This invention relates to improved combustion chamber configurations for two-cycle engines. In particular the combustion chamber designs are for high pressure fuel injected systems requiring exaggerated chamber designs to insure a full and complete combustion that uniformly distributes the combustion forces over the head of the piston in a manner that maximizes the power stroke.
In short-stroke, high-compression engines that are fuel injected, there is little time in which to complete combustion. The injection process must therefore be precisely timed with the compression stroke to inject the fuel charge without premature combustion, but in a manner that fully mixes the injected fuel with the compressed air such that on auto combustion the advancing flame front rapidly consumes the fuel air mix without a damaging effect from the high pressure shock wave. In two-cycles engines having a mono valve exhaust system in which a single large valve is centrally located over the piston shock waves can be potentially damaging unless diverted from the central axis of the valve. Similarly, the center of the piston head is potentially a structurally weak spot that can be adversely affected by a symmetrically formed detonation and focused shock waves.
In similar prior art configurations, for example, as shown in Basabe, Pat. No. 2,658,487, issued November, 1953, entitled, combustion chambers partially isolated from the cylinder of the piston have been devised with configurations that produce turbulence patterns conducive to full and complete combustion. However, while the combustion chamber of Basabe is configured to develop the swirl and squish important to formation of a turbulence pattern that enhances combustion, the heart shape configuration of the resultant design does not fully protect the single exhaust valve from the peak pressures that are potentially dangerous to the structural integrity to the valve in a short stroke high pressure piston. Although the valve of the Basabe engine has a central prominence to divert the pressure front eminating from the piston head, the, prominence is insufficient to insulate the valve face from the pressure forces developed in an ultra-high pressure combustion.

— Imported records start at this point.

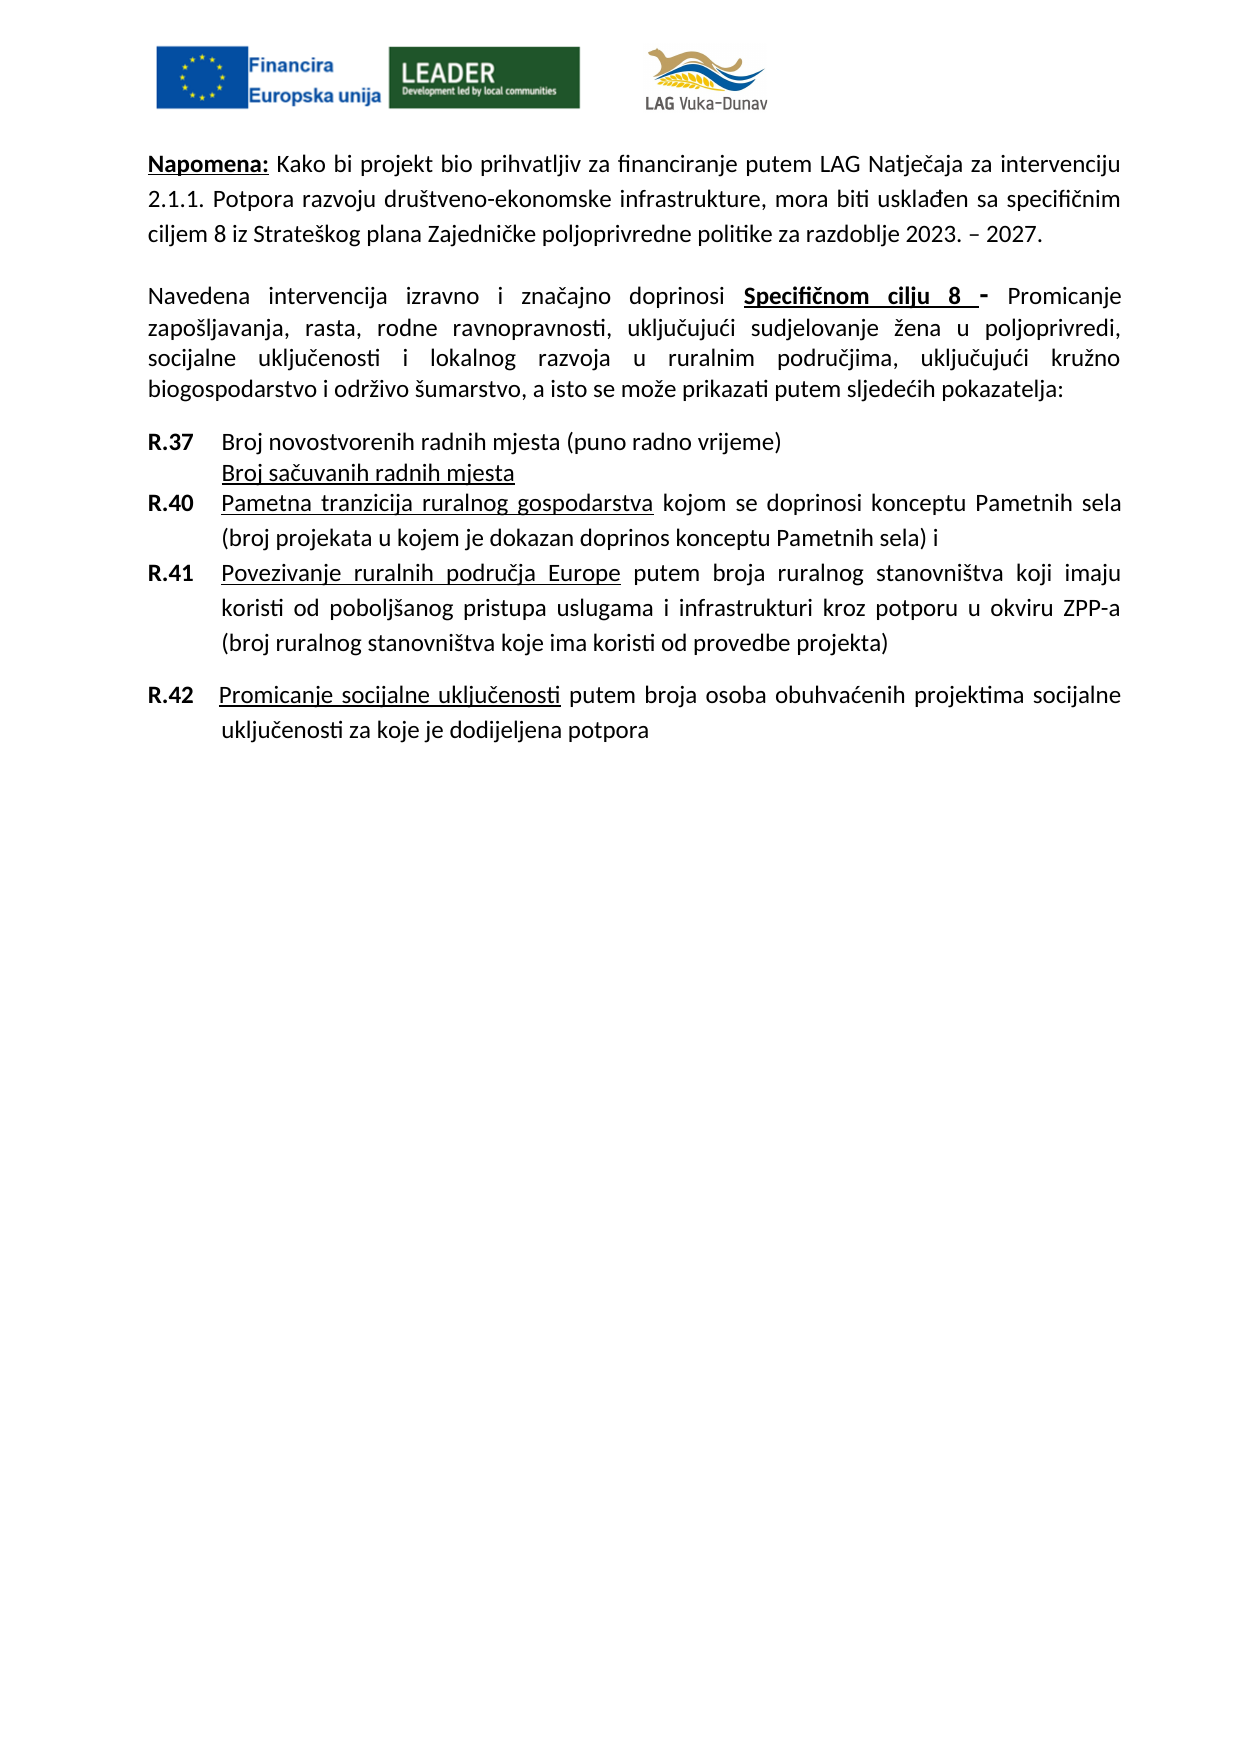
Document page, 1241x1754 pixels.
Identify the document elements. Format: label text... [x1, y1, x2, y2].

text Napomena: Kako bi projekt bio prihvatljiv za financiranje putem LAG Natječaja za intervenciju 2.1.1. Potpora razvoju društveno-ekonomske infrastrukture, mora biti usklađen sa specifičnim ciljem 8 iz Strateškog plana Zajedničke poljoprivredne politike za razdoblje 2023. – 2027. [148, 148, 1122, 248]
picture [147, 41, 584, 114]
text R.41 Povezivanje ruralnih područja Europe putem broja ruralnog stanovništva koji imaju koristi od poboljšanog pristupa uslugama i infrastrukturi kroz potporu u okviru ZPP-a (broj ruralnog stanovništva koje ima koristi od provedbe projekta) [148, 558, 1122, 658]
text Broj sačuvanih radnih mjesta [148, 457, 1122, 488]
text R.42 Promicanje socijalne uključenosti putem broja osoba obuhvaćenih projektima socijalne uključenosti za koje je dodijeljena potpora [148, 679, 1122, 745]
text R.40 Pametna tranzicija ruralnog gospodarstva kojom se doprinosi konceptu Pametnih sela (broj projekata u kojem je dokazan doprinos konceptu Pametnih sela) i [148, 488, 1122, 553]
text R.37 Broj novostvorenih radnih mjesta (puno radno vrijeme) [148, 427, 1122, 457]
text Navedena intervencija izravno i značajno doprinosi Specifičnom cilju 8 - Promicanje zapošljavanja, rasta, rodne ravnopravnosti, uključujući sudjelovanje žena u poljoprivredi, socijalne uključenosti i lokalnog razvoja u ruralnim područjima, uključujući kružno biogospodarstvo i održivo šumarstvo, a isto se može prikazati putem sljedećih pokazatelja: [148, 276, 1122, 403]
picture [642, 43, 768, 113]
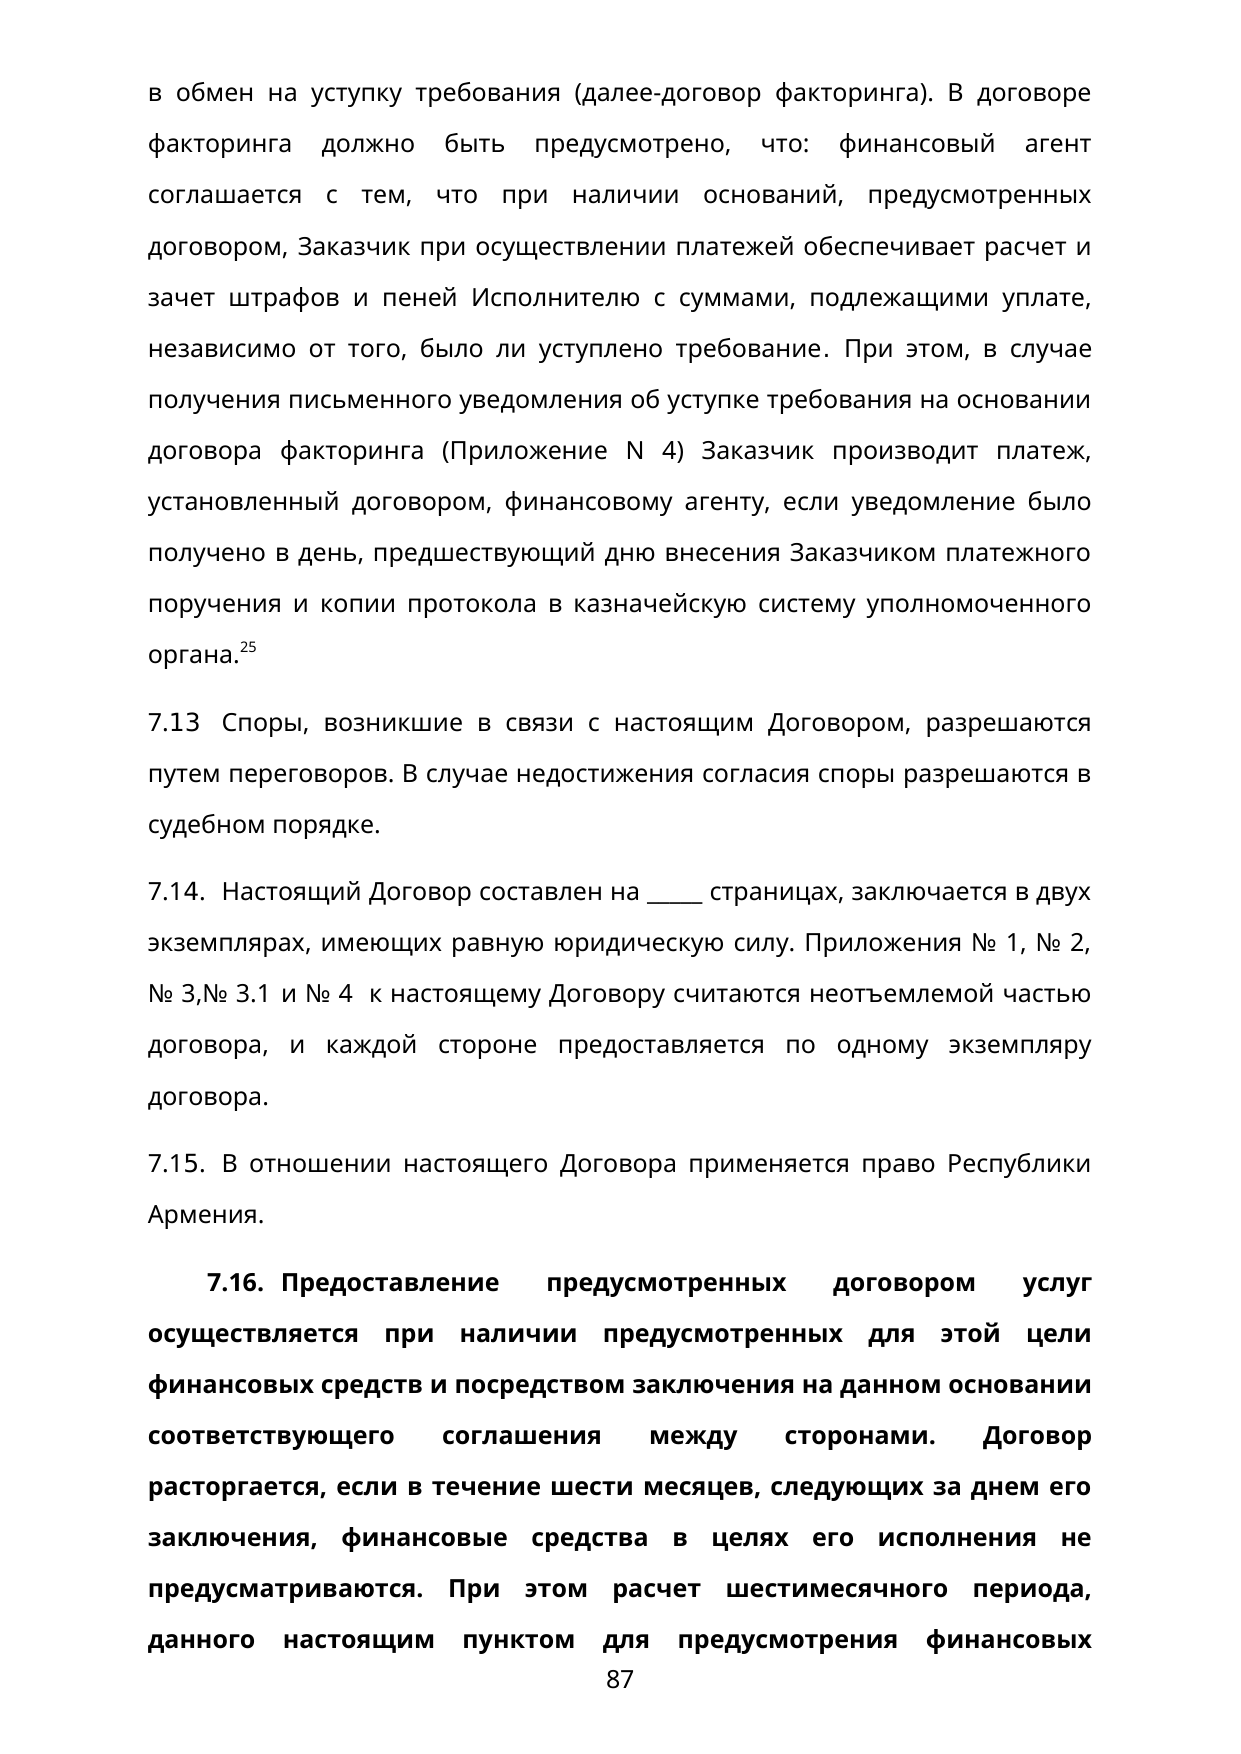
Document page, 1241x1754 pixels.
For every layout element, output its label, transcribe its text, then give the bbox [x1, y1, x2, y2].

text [148, 75, 1092, 671]
text 7.15. В отношении настоящего Договора применяется право Республики Армения. [148, 1146, 1092, 1231]
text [148, 1264, 1092, 1656]
text 7.14. Настоящий Договор составлен на _____ страницах, заключается в двух экземплярах, имеющих равную юридическую силу. Приложения № 1, № 2, № 3,№ 3.1 и № 4 к настоящему Договору считаются неотъемлемой частью договора, и каждой стороне предоставляется по одному экземпляру договора. [148, 874, 1092, 1112]
text 7.13 Споры, возникшие в связи с настоящим Договором, разрешаются путем переговоров. В случае недостижения согласия споры разрешаются в судебном порядке. [148, 704, 1092, 840]
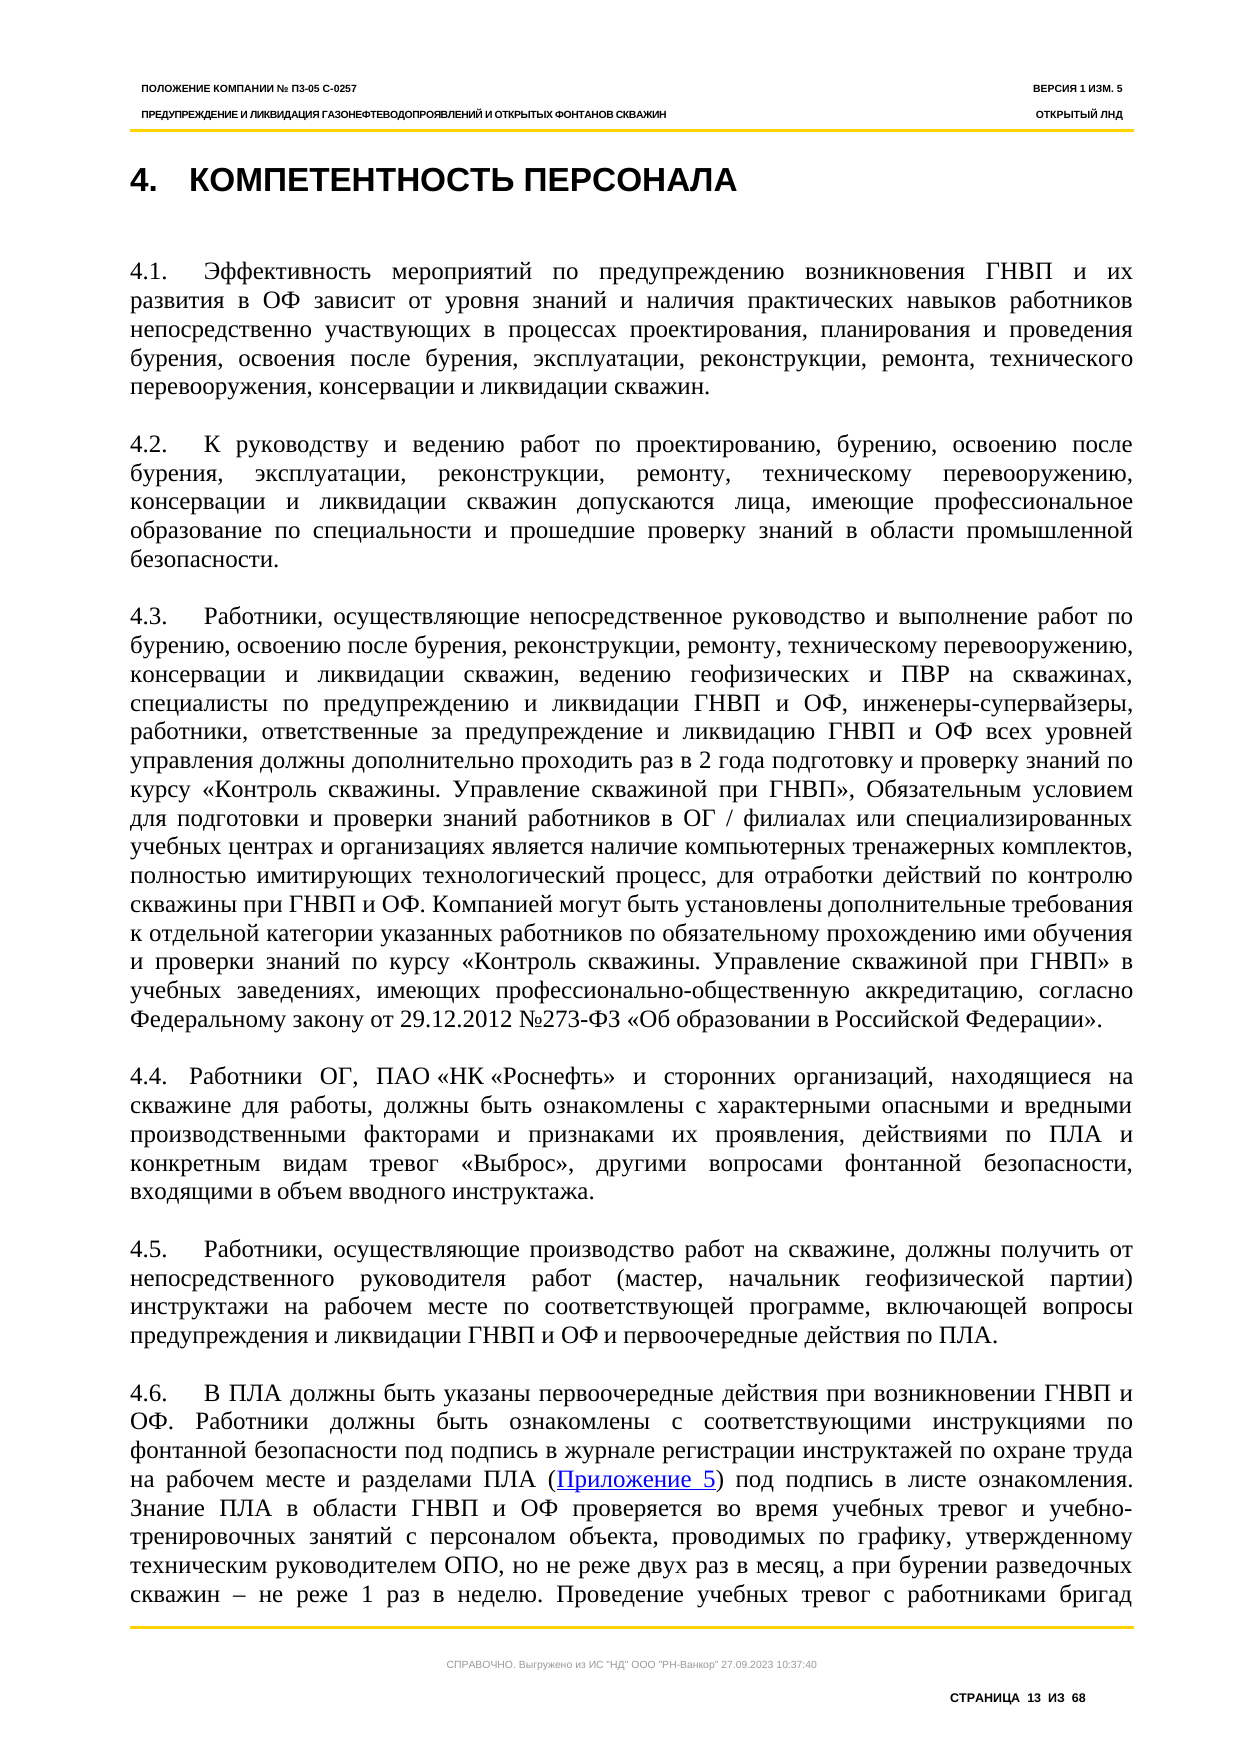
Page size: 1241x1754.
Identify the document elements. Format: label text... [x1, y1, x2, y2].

text 4.1. Эффективность мероприятий по предупреждению возникновения ГНВП и их развития в ОФ зависит от уровня знаний и наличия практических навыков работников непосредственно участвующих в процессах проектирования, планирования и проведения бурения, освоения после бурения, эксплуатации, реконструкции, ремонта, технического перевооружения, консервации и ликвидации скважин. [130, 256, 1134, 400]
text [130, 1378, 1134, 1608]
text 4.3. Работники, осуществляющие непосредственное руководство и выполнение работ по бурению, освоению после бурения, реконструкции, ремонту, техническому перевооружению, консервации и ликвидации скважин, ведению геофизических и ПВР на скважинах, специалисты по предупреждению и ликвидации ГНВП и ОФ, инженеры-супервайзеры, работники, ответственные за предупреждение и ликвидацию ГНВП и ОФ всех уровней управления должны дополнительно проходить раз в 2 года подготовку и проверку знаний по курсу «Контроль скважины. Управление скважиной при ГНВП», Обязательным условием для подготовки и проверки знаний работников в ОГ / филиалах или специализированных учебных центрах и организациях является наличие компьютерных тренажерных комплектов, полностью имитирующих технологический процесс, для отработки действий по контролю скважины при ГНВП и ОФ. Компанией могут быть установлены дополнительные требования к отдельной категории указанных работников по обязательному прохождению ими обучения и проверки знаний по курсу «Контроль скважины. Управление скважиной при ГНВП» в учебных заведениях, имеющих профессионально-общественную аккредитацию, согласно Федеральному закону от 29.12.2012 №273-ФЗ «Об образовании в Российской Федерации». [130, 601, 1134, 1033]
text 4.5. Работники, осуществляющие производство работ на скважине, должны получить от непосредственного руководителя работ (мастер, начальник геофизической партии) инструктажи на рабочем месте по соответствующей программе, включающей вопросы предупреждения и ликвидации ГНВП и ОФ и первоочередные действия по ПЛА. [130, 1234, 1134, 1349]
text 4.4. Работники ОГ, ПАО «НК «Роснефть» и сторонних организаций, находящиеся на скважине для работы, должны быть ознакомлены с характерными опасными и вредными производственными факторами и признаками их проявления, действиями по ПЛА и конкретным видам тревог «Выброс», другими вопросами фонтанной безопасности, входящими в объем вводного инструктажа. [130, 1061, 1134, 1205]
list КОМПЕТЕНТНОСТЬ ПЕРСОНАЛА [130, 161, 1134, 199]
text 4.2. К руководству и ведению работ по проектированию, бурению, освоению после бурения, эксплуатации, реконструкции, ремонту, техническому перевооружению, консервации и ликвидации скважин допускаются лица, имеющие профессиональное образование по специальности и прошедшие проверку знаний в области промышленной безопасности. [130, 429, 1134, 573]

The configuration described in Basabe is for a two-stroke internal combustion engine having a relatively long stroke and is particularly designed to develop jets of air into the combustion chamber at very high temperature so as to specifically enable ignition of the fuel without a very high degree of compression, and hence a very high mean effective pressure. Applicants, on the other hand seek to define configurations that will enable extraordinary high combustion chamber pressures without the destruction of either the piston head or, in those embodiments using mono-valve exhaust systems, the exhaust valve. To accomplish such, exaggerated configurations are employed to not only generate the annular turbulence pattern desired, but to protect both piston head and exhaust valve. In certain embodiments the combustion chamber configurations develop a double squish action to further enhance turbulant action.